• _Required action_:
The copy you give must match the lines from the top of the data through the line containing "Check logs in" exactly, and it must hold no pictures.
***** Data to examine
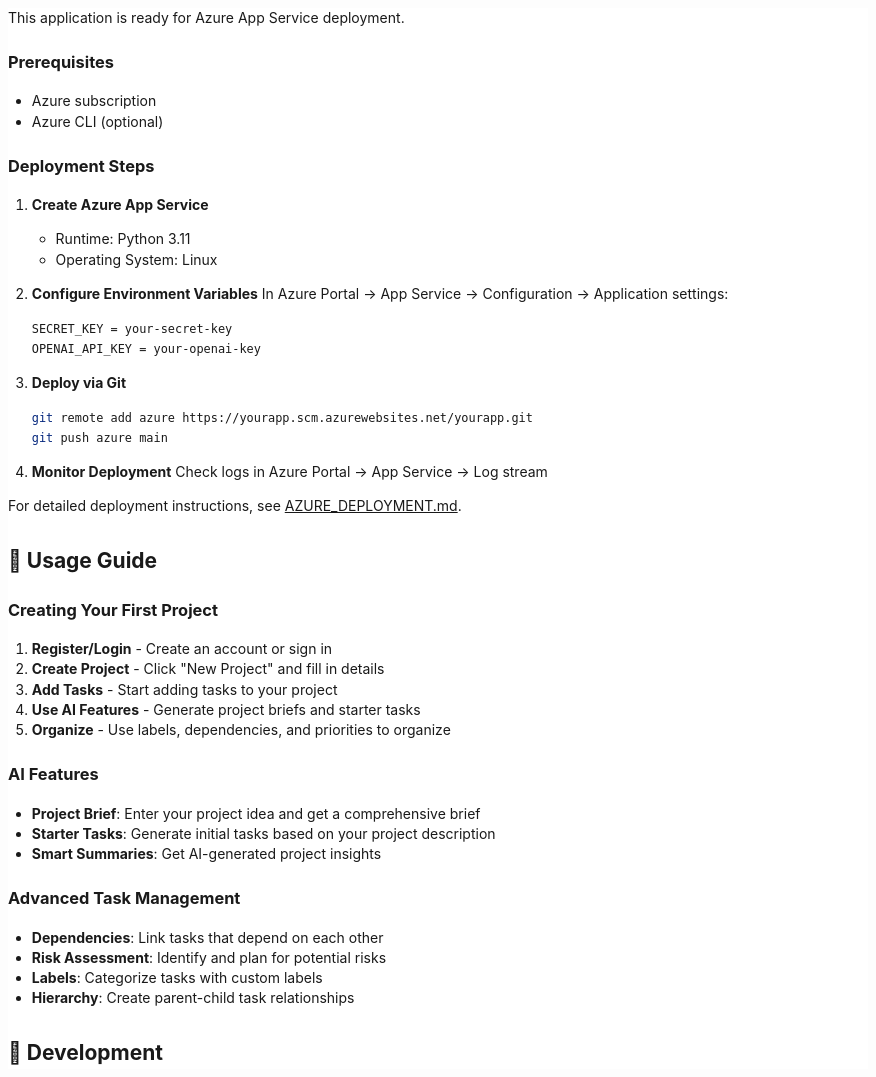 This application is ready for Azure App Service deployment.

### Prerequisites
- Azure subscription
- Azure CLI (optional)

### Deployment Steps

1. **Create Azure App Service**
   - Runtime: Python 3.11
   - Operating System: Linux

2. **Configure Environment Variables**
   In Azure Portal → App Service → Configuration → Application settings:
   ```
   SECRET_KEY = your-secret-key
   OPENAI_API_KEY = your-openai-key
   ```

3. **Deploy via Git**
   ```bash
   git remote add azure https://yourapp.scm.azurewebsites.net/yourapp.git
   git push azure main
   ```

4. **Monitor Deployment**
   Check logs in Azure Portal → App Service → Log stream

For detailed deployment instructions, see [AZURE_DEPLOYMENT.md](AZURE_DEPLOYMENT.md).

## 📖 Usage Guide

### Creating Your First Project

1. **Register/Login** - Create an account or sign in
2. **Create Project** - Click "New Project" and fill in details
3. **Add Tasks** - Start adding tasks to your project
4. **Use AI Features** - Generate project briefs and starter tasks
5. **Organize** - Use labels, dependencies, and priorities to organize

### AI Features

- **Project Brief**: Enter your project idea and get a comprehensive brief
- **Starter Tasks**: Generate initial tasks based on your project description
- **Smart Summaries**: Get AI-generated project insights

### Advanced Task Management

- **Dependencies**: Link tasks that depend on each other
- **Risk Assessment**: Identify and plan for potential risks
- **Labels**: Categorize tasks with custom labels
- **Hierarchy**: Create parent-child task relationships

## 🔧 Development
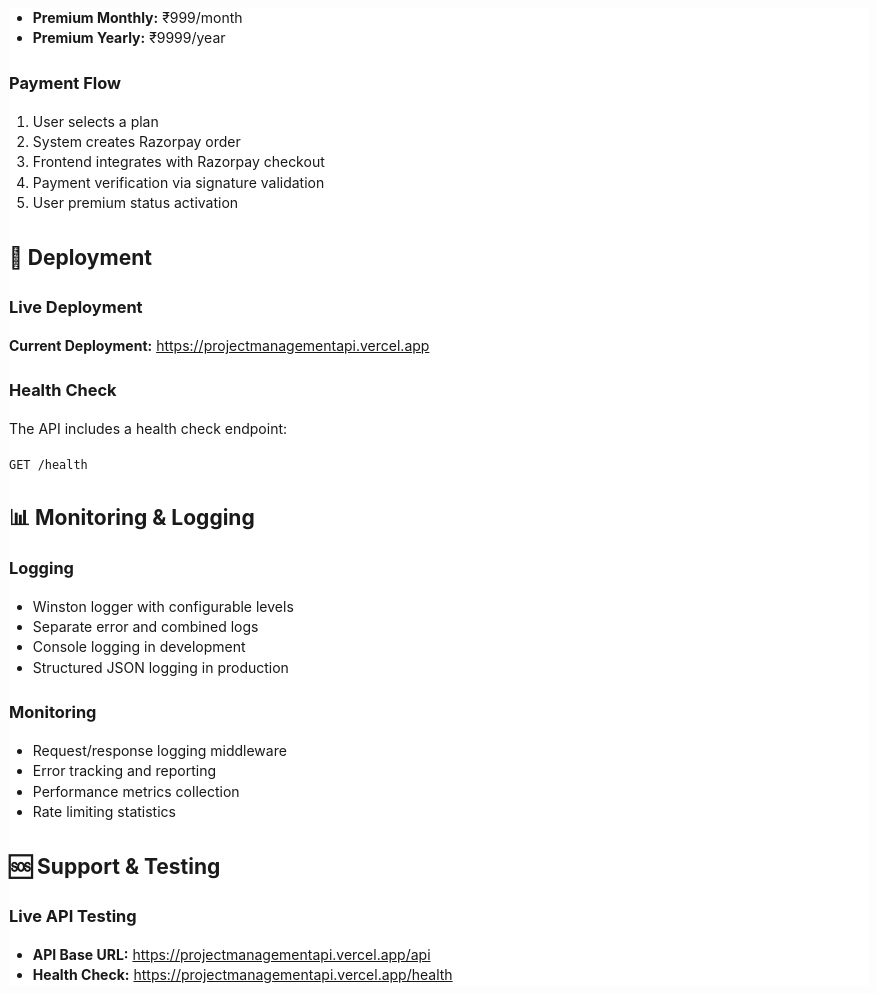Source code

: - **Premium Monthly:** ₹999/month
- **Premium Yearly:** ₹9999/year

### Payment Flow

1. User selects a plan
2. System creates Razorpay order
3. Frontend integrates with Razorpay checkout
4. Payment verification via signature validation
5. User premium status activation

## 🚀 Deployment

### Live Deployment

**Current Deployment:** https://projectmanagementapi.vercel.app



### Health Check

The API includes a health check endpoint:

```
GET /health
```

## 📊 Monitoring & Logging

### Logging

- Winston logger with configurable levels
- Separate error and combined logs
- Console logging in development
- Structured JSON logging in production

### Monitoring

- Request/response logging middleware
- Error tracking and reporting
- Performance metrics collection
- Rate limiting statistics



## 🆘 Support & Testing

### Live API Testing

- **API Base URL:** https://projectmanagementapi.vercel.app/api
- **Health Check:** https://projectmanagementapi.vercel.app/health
**********
• _Task output_:
 This application is ready for Azure App Service deployment.

### Prerequisites
- Azure subscription
- Azure CLI (optional)

### Deployment Steps

1. **Create Azure App Service**
   - Runtime: Python 3.11
   - Operating System: Linux

2. **Configure Environment Variables**
   In Azure Portal → App Service → Configuration → Application settings:
   ```
   SECRET_KEY = your-secret-key
   OPENAI_API_KEY = your-openai-key
   ```

3. **Deploy via Git**
   ```bash
   git remote add azure https://yourapp.scm.azurewebsites.net/yourapp.git
   git push azure main
   ```

4. **Monitor Deployment**
   Check logs in Azure Portal → App Service → Log stream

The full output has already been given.